Finding employment and saving his marriage should occur simultaneously. They're not mutually exclusive. In this economy, by the time he finds work she could be in the middle of an emotional, or worse yet, physical affair.

Consciously or subconsciously she may view you as a failure because your business didn't pan out. Therefore, you need to find gainful employment toute de suite.

How long have you and your wife been married? Are there any kids?


----------



## Jonesey (Jul 11, 2011)

Yes you have legit concern..But first people are right.Your number one priority is to get a job ASAP. regarding the message.Seems
like your wife is the aggressor in this case. Or OM is playing dumb ,while feeling her out.. I suggest you put a key logger on the computer
it only matter of time before she figures out that you have access to divorce book..


----------



## warlock07 (Oct 28, 2011)

What kind of phone dopes she have. Is it an iphone.

Also install a keylogger on the home computer and start gathering evidence(and her account passwords)


----------



## MAKINGSENSEOFIT2 (Aug 6, 2012)

Do not confront her with anything until you have more evidence. If you run and mention that message it will be laughed off as nothing and the two of them just being friends. If your snooping turns up nothing then it's certainly a discussion to have. If possible I would check the cell records and see how often they're in contact.


----------



## MattMatt (May 19, 2012)

Be careful what you do. Trust, but verify.

It could be a red flag, but it might not be.

Don't confront without being sure, or if there is an affair, it will just go underground.


----------



## snap (Oct 3, 2011)

No it is a red flag. Your spouse firing off jokes to opposite sex with sexual innuendo is one hell of a flag. Perhaps not cheating, but definitely inappropriate behavior.


----------



## Shaggy (Jul 17, 2011)

Also weasel your way into joining them on Friday nights.


----------



## TRy (Sep 14, 2011)

LowProfile said:


> She has been going out Fridays with work things" that's what i am lead to believe" drinking to much so she cant drive and gets dropped off by these people i don't even know.
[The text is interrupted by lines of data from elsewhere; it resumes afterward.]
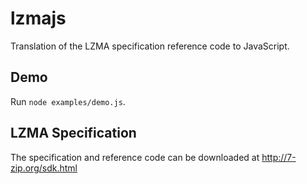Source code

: # lzmajs

Translation of the LZMA specification reference code to JavaScript.

## Demo

Run `node examples/demo.js`.

## LZMA Specification

The specification and reference code can be downloaded at http://7-zip.org/sdk.html

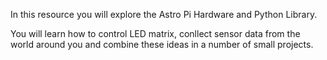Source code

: In this resource you will explore the Astro Pi Hardware and Python Library.

You will learn how to control LED matrix, conllect sensor data from the world around you and combine these ideas in a number of small projects.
 If she is getting drunk, then for obvious reasons it is not really work related. You need to either go with her or she needs to stop going.


----------



## MattMatt (May 19, 2012)

snap said:


> No it is a red flag. Your spouse firing off jokes to opposite sex with sexual innuendo is one hell of a flag. Perhaps not cheating, but definitely inappropriate behavior.


It's not always so, but I fear the OP is right to be concerned.


----------



## Gabriel (May 10, 2011)

I read this and it sounds like SHE is the one fishing. He actually played it pretty straight, IMHO. Given what she was saying, it sounds like she was looking for some attention.


----------



## Mavash. (Jan 26, 2012)

I'd be concerned about the other behavior more than I would this message. Yes she was fishing but he didn't respond.


----------



## lordmayhem (Feb 7, 2011)

Mavash. said:


> I'd be concerned about the other behavior more than I would this message. Yes she was fishing but he didn't respond.


:iagree:

She's going out on GNOs and partying it up and being secretive with the phone and locking it up. She only let him see if after she had already sanitized it. Then now she's pursuing this guy.
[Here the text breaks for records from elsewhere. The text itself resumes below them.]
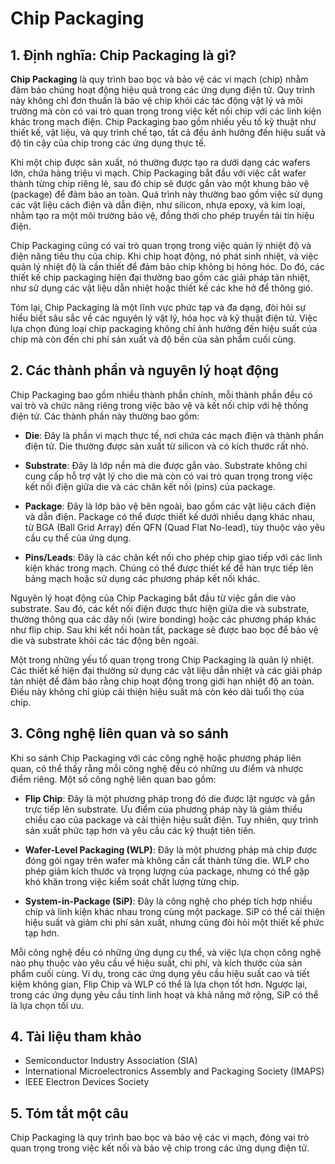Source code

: # Chip Packaging

## 1. Định nghĩa: **Chip Packaging** là gì?
**Chip Packaging** là quy trình bao bọc và bảo vệ các vi mạch (chip) nhằm đảm bảo chúng hoạt động hiệu quả trong các ứng dụng điện tử. Quy trình này không chỉ đơn thuần là bảo vệ chip khỏi các tác động vật lý và môi trường mà còn có vai trò quan trọng trong việc kết nối chip với các linh kiện khác trong mạch điện. Chip Packaging bao gồm nhiều yếu tố kỹ thuật như thiết kế, vật liệu, và quy trình chế tạo, tất cả đều ảnh hưởng đến hiệu suất và độ tin cậy của chip trong các ứng dụng thực tế.

Khi một chip được sản xuất, nó thường được tạo ra dưới dạng các wafers lớn, chứa hàng triệu vi mạch. Chip Packaging bắt đầu với việc cắt wafer thành từng chip riêng lẻ, sau đó chip sẽ được gắn vào một khung bảo vệ (package) để đảm bảo an toàn. Quá trình này thường bao gồm việc sử dụng các vật liệu cách điện và dẫn điện, như silicon, nhựa epoxy, và kim loại, nhằm tạo ra một môi trường bảo vệ, đồng thời cho phép truyền tải tín hiệu điện.

Chip Packaging cũng có vai trò quan trọng trong việc quản lý nhiệt độ và điện năng tiêu thụ của chip. Khi chip hoạt động, nó phát sinh nhiệt, và việc quản lý nhiệt độ là cần thiết để đảm bảo chip không bị hỏng hóc. Do đó, các thiết kế chip packaging hiện đại thường bao gồm các giải pháp tản nhiệt, như sử dụng các vật liệu dẫn nhiệt hoặc thiết kế các khe hở để thông gió.

Tóm lại, Chip Packaging là một lĩnh vực phức tạp và đa dạng, đòi hỏi sự hiểu biết sâu sắc về các nguyên lý vật lý, hóa học và kỹ thuật điện tử. Việc lựa chọn đúng loại chip packaging không chỉ ảnh hưởng đến hiệu suất của chip mà còn đến chi phí sản xuất và độ bền của sản phẩm cuối cùng.

## 2. Các thành phần và nguyên lý hoạt động
Chip Packaging bao gồm nhiều thành phần chính, mỗi thành phần đều có vai trò và chức năng riêng trong việc bảo vệ và kết nối chip với hệ thống điện tử. Các thành phần này thường bao gồm:

- **Die**: Đây là phần vi mạch thực tế, nơi chứa các mạch điện và thành phần điện tử. Die thường được sản xuất từ silicon và có kích thước rất nhỏ.

- **Substrate**: Đây là lớp nền mà die được gắn vào. Substrate không chỉ cung cấp hỗ trợ vật lý cho die mà còn có vai trò quan trọng trong việc kết nối điện giữa die và các chân kết nối (pins) của package.

- **Package**: Đây là lớp bảo vệ bên ngoài, bao gồm các vật liệu cách điện và dẫn điện. Package có thể được thiết kế dưới nhiều dạng khác nhau, từ BGA (Ball Grid Array) đến QFN (Quad Flat No-lead), tùy thuộc vào yêu cầu cụ thể của ứng dụng.

- **Pins/Leads**: Đây là các chân kết nối cho phép chip giao tiếp với các linh kiện khác trong mạch. Chúng có thể được thiết kế để hàn trực tiếp lên bảng mạch hoặc sử dụng các phương pháp kết nối khác.

Nguyên lý hoạt động của Chip Packaging bắt đầu từ việc gắn die vào substrate. Sau đó, các kết nối điện được thực hiện giữa die và substrate, thường thông qua các dây nối (wire bonding) hoặc các phương pháp khác như flip chip. Sau khi kết nối hoàn tất, package sẽ được bao bọc để bảo vệ die và substrate khỏi các tác động bên ngoài.

Một trong những yếu tố quan trọng trong Chip Packaging là quản lý nhiệt. Các thiết kế hiện đại thường sử dụng các vật liệu dẫn nhiệt và các giải pháp tản nhiệt để đảm bảo rằng chip hoạt động trong giới hạn nhiệt độ an toàn. Điều này không chỉ giúp cải thiện hiệu suất mà còn kéo dài tuổi thọ của chip.

## 3. Công nghệ liên quan và so sánh
Khi so sánh Chip Packaging với các công nghệ hoặc phương pháp liên quan, có thể thấy rằng mỗi công nghệ đều có những ưu điểm và nhược điểm riêng. Một số công nghệ liên quan bao gồm:

- **Flip Chip**: Đây là một phương pháp trong đó die được lật ngược và gắn trực tiếp lên substrate. Ưu điểm của phương pháp này là giảm thiểu chiều cao của package và cải thiện hiệu suất điện. Tuy nhiên, quy trình sản xuất phức tạp hơn và yêu cầu các kỹ thuật tiên tiến.

- **Wafer-Level Packaging (WLP)**: Đây là một phương pháp mà chip được đóng gói ngay trên wafer mà không cần cắt thành từng die. WLP cho phép giảm kích thước và trọng lượng của package, nhưng có thể gặp khó khăn trong việc kiểm soát chất lượng từng chip.

- **System-in-Package (SiP)**: Đây là công nghệ cho phép tích hợp nhiều chip và linh kiện khác nhau trong cùng một package. SiP có thể cải thiện hiệu suất và giảm chi phí sản xuất, nhưng cũng đòi hỏi một thiết kế phức tạp hơn.

Mỗi công nghệ đều có những ứng dụng cụ thể, và việc lựa chọn công nghệ nào phụ thuộc vào yêu cầu về hiệu suất, chi phí, và kích thước của sản phẩm cuối cùng. Ví dụ, trong các ứng dụng yêu cầu hiệu suất cao và tiết kiệm không gian, Flip Chip và WLP có thể là lựa chọn tốt hơn. Ngược lại, trong các ứng dụng yêu cầu tính linh hoạt và khả năng mở rộng, SiP có thể là lựa chọn tối ưu.

## 4. Tài liệu tham khảo
- Semiconductor Industry Association (SIA)
- International Microelectronics Assembly and Packaging Society (IMAPS)
- IEEE Electron Devices Society

## 5. Tóm tắt một câu
Chip Packaging là quy trình bao bọc và bảo vệ các vi mạch, đóng vai trò quan trọng trong việc kết nối và bảo vệ chip trong các ứng dụng điện tử.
If she's not in an affair or haven't had ONSs from all this partying at bars/clubs, then she's definitely looking to hook up with someone and have an affair.

Its time for you to put your foot down. Be prepared for her to play the controlling card and call you controlling. This is not controlling. This is protecting your marriage like a man is supposed to do.

And its time to verify and investigate. What is she doing on these GNOs that she has to get so drunk and come home so late? You might want to think about getting tested for STDs.


----------